* **Assigned task**:
Reproduce every line of the listing below without changing anything, but omit the pictures.

[[ Given data open ]]

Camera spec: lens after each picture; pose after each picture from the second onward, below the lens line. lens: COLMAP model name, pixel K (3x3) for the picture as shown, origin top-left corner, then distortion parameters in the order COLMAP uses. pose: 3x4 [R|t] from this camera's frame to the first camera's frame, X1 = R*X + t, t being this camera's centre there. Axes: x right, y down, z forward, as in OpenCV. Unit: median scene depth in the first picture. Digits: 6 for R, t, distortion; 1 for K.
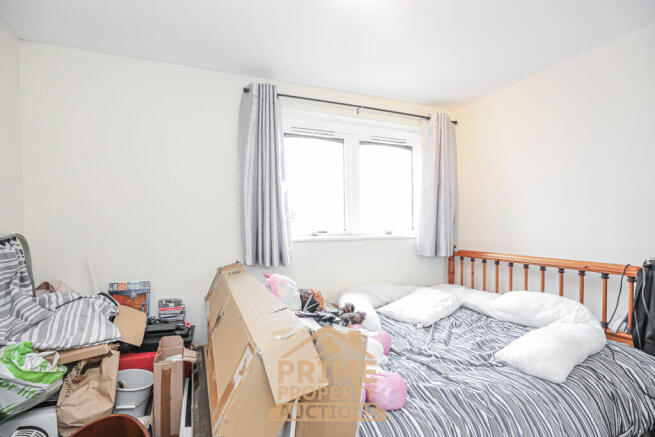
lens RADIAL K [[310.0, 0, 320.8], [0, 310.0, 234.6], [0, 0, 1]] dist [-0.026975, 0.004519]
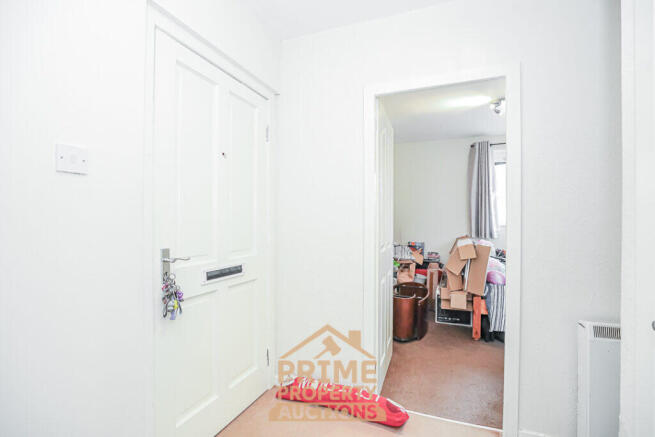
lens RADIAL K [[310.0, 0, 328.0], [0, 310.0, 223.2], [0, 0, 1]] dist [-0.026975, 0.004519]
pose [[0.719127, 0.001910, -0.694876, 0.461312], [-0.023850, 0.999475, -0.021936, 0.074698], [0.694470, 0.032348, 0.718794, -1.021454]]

[[ Given data closed ]]

* **Result of the task**:
Camera spec: lens after each picture; pose after each picture from the second onward, below the lens line. lens: COLMAP model name, pixel K (3x3) for the picture as shown, origin top-left corner, then distortion parameters in the order COLMAP uses. pose: 3x4 [R|t] from this camera's frame to the first camera's frame, X1 = R*X + t, t being this camera's centre there. Axes: x right, y down, z forward, as in OpenCV. Unit: median scene depth in the first picture. Digits: 6 for R, t, distortion; 1 for K.
lens RADIAL K [[310.0, 0, 320.8], [0, 310.0, 234.6], [0, 0, 1]] dist [-0.026975, 0.004519]
lens RADIAL K [[310.0, 0, 328.0], [0, 310.0, 223.2], [0, 0, 1]] dist [-0.026975, 0.004519]
pose [[0.719127, 0.001910, -0.694876, 0.461312], [-0.023850, 0.999475, -0.021936, 0.074698], [0.694470, 0.032348, 0.718794, -1.021454]]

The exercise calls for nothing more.